■ Exercise details ■
Set the data down again, exactly as it reads, but without the pictures.

■ Exercise input ■

[Start of section]

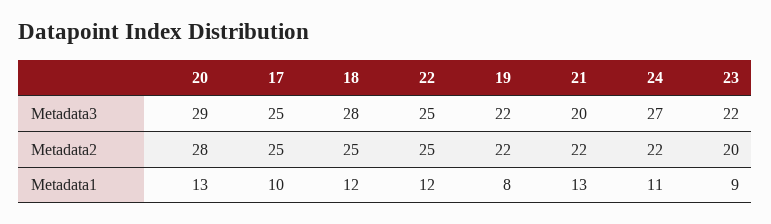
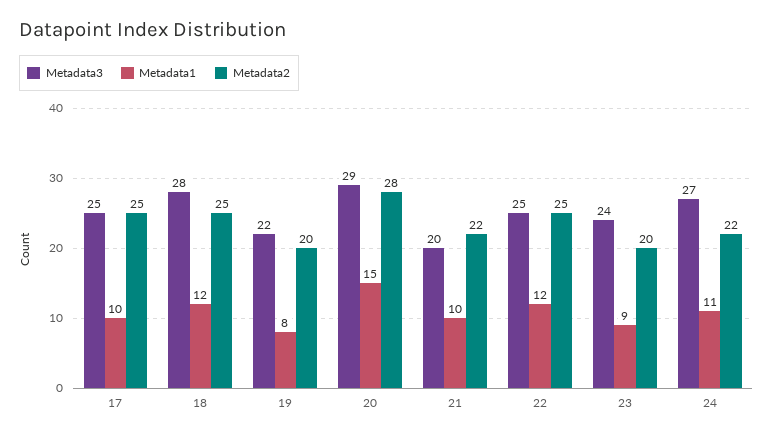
Metadata3, 23: 22 -> 24
Metadata2, 19: 22 -> 20
Metadata1, 20: 13 -> 15
Metadata1, 21: 13 -> 10

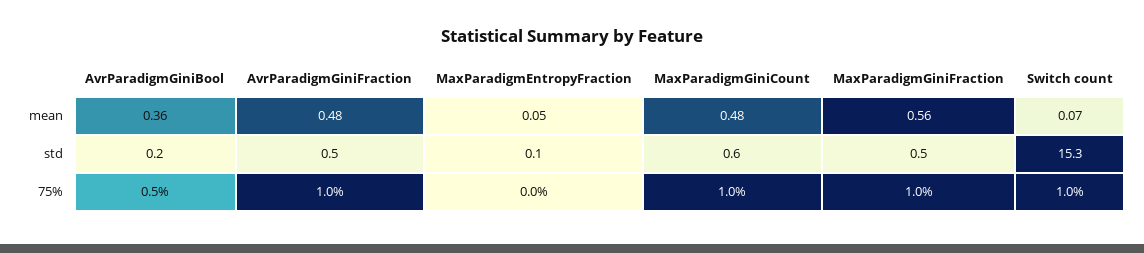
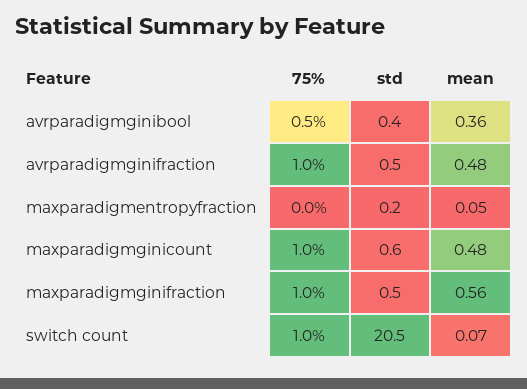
AvrParadigmGiniBool, std: 0.2 -> 0.4
MaxParadigmEntropyFraction, std: 0.1 -> 0.2
Switch count, std: 15.3 -> 20.5

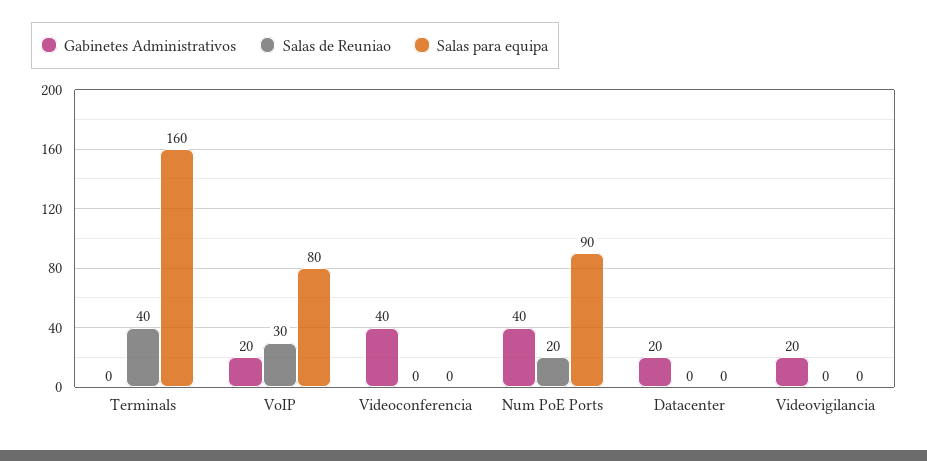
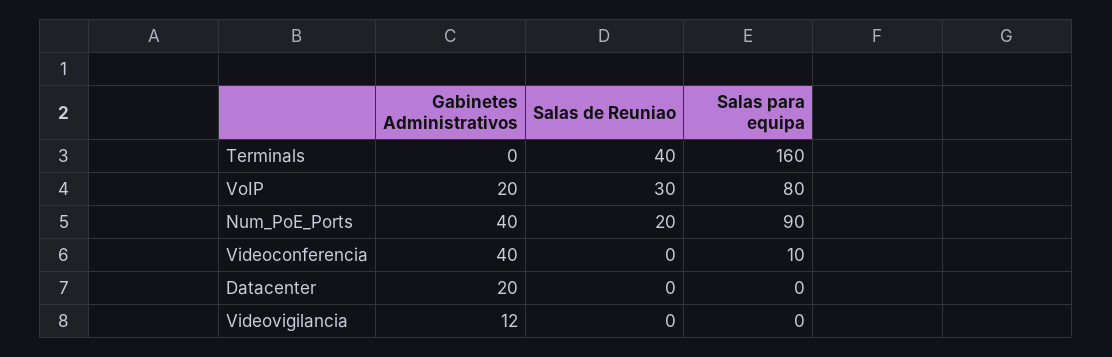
Salas para equipa, Videoconferencia: 0 -> 10
Gabinetes Administrativos, Videovigilancia: 20 -> 12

[End of section]

■ Exercise result ■
Metadata3, 23: 22 -> 24
Metadata2, 19: 22 -> 20
Metadata1, 20: 13 -> 15
Metadata1, 21: 13 -> 10

AvrParadigmGiniBool, std: 0.2 -> 0.4
MaxParadigmEntropyFraction, std: 0.1 -> 0.2
Switch count, std: 15.3 -> 20.5

Salas para equipa, Videoconferencia: 0 -> 10
Gabinetes Administrativos, Videovigilancia: 20 -> 12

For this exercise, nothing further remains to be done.